- Task list
- 1) In the data labeling section, how many cepstral coefficients are kept for each segment?
- 2) Using the data labeling section, explain why the segments are represented by cepstral coefficients before clustering.
- 3) Decide whether each statement agrees with the data labeling section. Answer yes or no, and quote the words of the section that decide it.
(a) The manual labeling tool produces one entry per event.
(b) The Idx variable returned by software/cluster_data.m has the same format as the manual labeling tool's output.
(c) The data_label example sets the sample rate to 32000.

- Document excerpt
Data Labeling

To get started, it is necessary to identify a small number of signal classes (see definition in Section 14.3.1), then identify regions in the data as examples of the signal classes. The labeling can be done manually, or automatically.

Manual Labeling. In manual labeling, we choose a set of signal class (subclass) names:

       subclassnames={'sil'  'S'  'PCL' 'P'  'KCL' 'K' 'TCL' 'T' 'OO1' 'OO2' 'L'  };

then use a data labeling tool to segment the data. The input of the data labeling tool is a cell array of time-series (events). The output of the data labeling tool must be a cell array (one entry per event), and each event cell is a cell array of segments. Each segment cell is a cell array containing (a) a pair of integers defining the first and last sample of the segment, and the signal class name. Example: event one has two segments 'firsthalf' and 'secondhalf', and event two has three segments 'front', 'middle', 'back'. We would have:

   % first event
   Idx{1}={  { [ 1 100] , 'firsthalf' } , 
          { [ 101 200] , 'secondhalf' } } ;
   % second event
   Idx{2}={  { [ 1 100] , 'front' } ,
             { [ 101 200] , 'middle' } , 
             { [ 201 300] , 'back' }   };

The function software/data_label.m does this. For example:

    subclassnames={'sil'  'S'  'PCL' 'P'  'KCL' 'K' 'TCL' 'T' 'OO1' 'OO2' 'L'  };
    Idx={};
    fs=32000; % sample rate
    NFFT=64; % FFT size for spectrogram display
    Idx=data_label(X,fs,NFFT,subclassnames,Idx);

Once the program is started, press 'h' for a list of shortcut keys. The program can be run again to add segments to the cell array Idx.

Auto-segmentation and clustering. To automatically label the data, the data is divided up into segments of consistent spectral character by an automatic segmenter using a general-purpose time-series segmentation algorithm [58]. Figure 14.5 illustrates the segmentation of a time-series from the “Office Sounds" database.

**Figure 14.5:** Illustration of segmenting a time-series. Top: time-series, with box drawn around the data of each segment. Bottom: spectrogram.
$\includegraphics[width=5.0in, height=3.8in]{seg1-a.eps}$

Once data has been segmented, as in Figure 14.5, we automatically determine a set of ncluster signal-classes. We cluster the spectral content of the segments into ncluster clusters. For a common feature space that is mostly invariant to segment size, we use cepstral coefficients (the DCT of the log of the magnitude-squared DFT), keeping always 25 coefficients regardless of segment size. If the segment size is less than 48, we zero-pad to 25 coefficients. Then, the collection of 25-dimensional segment cepstral vectors from all segments is clustered using K-means to ncluster clusters. Each segment is then classified as one of the ncluster signal-classes. Let data X and the variables K, Ns, Ps, fs be defined as above. The segmentation and spectral clustering are implemented by the functions software/segment_data.m and software/cluster_data.m thus:

    ncluster=4;
    Seg=segment_data(X,K,Ns,Ps,fs,0);
    [Idx,Mu,wts]=cluster_data(X,Seg,ncluster,fs,0);

    % give the subclasses arbitrary names
    for i=1:ncluster, subclassnames{i}=sprintf('Cls%d',i); end;

Running software/cluster_data.m more than once produces different results since the clustering is randomly inititalized. Note that the Idx variable out of software/cluster_data.m has a different format from the output of the manual labeling tool, which is also supported. The index array for each event has three columns, start sample, end sample, and cluster number. The case shown above that comes from data_label would instead look like:

   % first event
   Idx{1}=  [   1 100  1;
              101 200  2 ];
   Idx{2}=  [   1 100  3; 
               101 200  4;
               201 300  5];

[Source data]
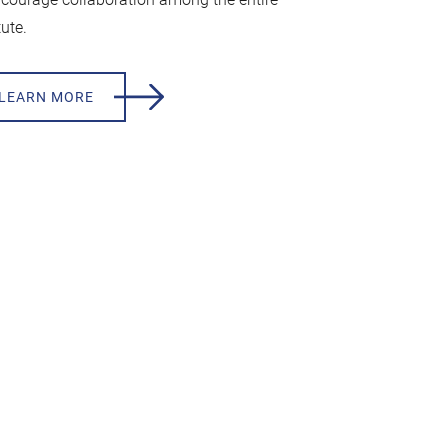
tute.
LEARN MORE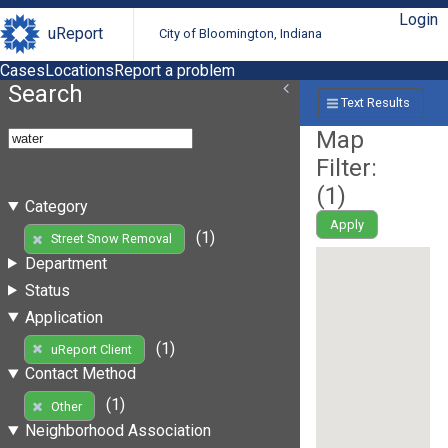
Login
uReport
City of Bloomington, Indiana
Cases
Locations
Report a problem
Search
Text Results
Map
Filter:
(
1
)
Category
Apply
(1)
Street Snow Removal
Department
Status
Application
(1)
uReport Client
Contact Method
(1)
Other
Neighborhood Association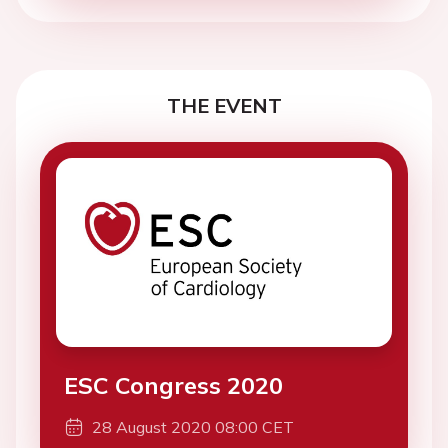
THE EVENT
ESC Congress 2020
28 August 2020 08:00 CET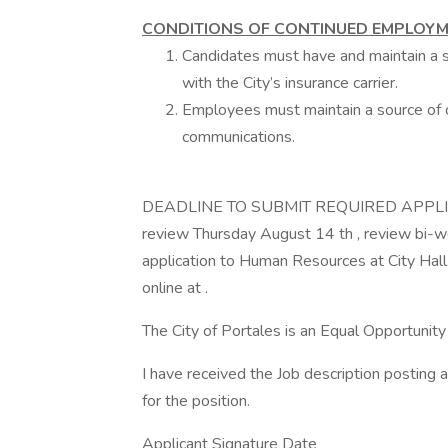
CONDITIONS OF CONTINUED EMPLOYM
Candidates must have and maintain a sat
with the City’s insurance carrier.
Employees must maintain a source of c
communications.
DEADLINE TO SUBMIT REQUIRED APPLICATION
review Thursday August 14 th , review bi-w
application to Human Resources at City Ha
online at .
The City of Portales is an Equal Opportuni
I have received the Job description posting 
for the position.
Applicant Signature Date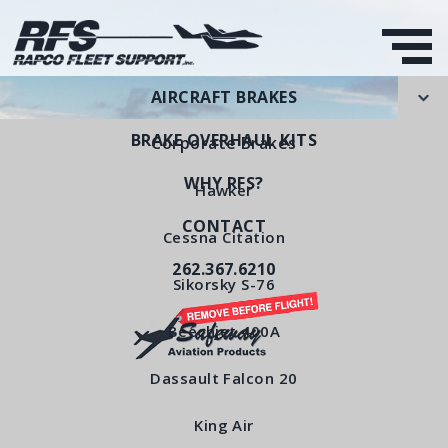
AIRCRAFT BRAKES
BRAKE OVERHAUL KITS
Corporate Brakes
WHY RFS?
Hawker
CONTACT
Piston
Cessna Citation
262.367.6210
RFS Part Number: RFS6140
Sikorsky S-76
Beechjet 400A
< All Products
Dassault Falcon 20
King Air
Piston RFS6140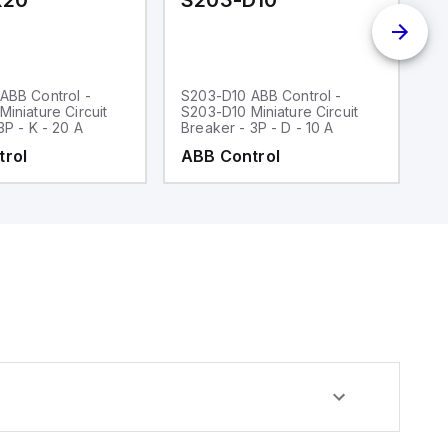
K20
S203-D10
S
ABB Control -
S203-D10 ABB Control -
S
iniature Circuit
S203-D10 Miniature Circuit
S2
3P - K - 20 A
Breaker - 3P - D - 10 A
Br
trol
ABB Control
A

- Replies
- 1) 25 coefficients, regardless of segment size.

- 2) Cepstral coefficients give a common feature space that is mostly invariant to segment size. A fixed 25 coefficients are kept for every segment, so the 25-dimensional vectors from all segments can be clustered together with K-means.

- 3)
(a) Yes: "The output of the data labeling tool must be a cell array (one entry per event)".
(b) No: "the Idx variable out of software/cluster_data.m has a different format from the output of the manual labeling tool".
(c) Yes: "fs=32000; % sample rate".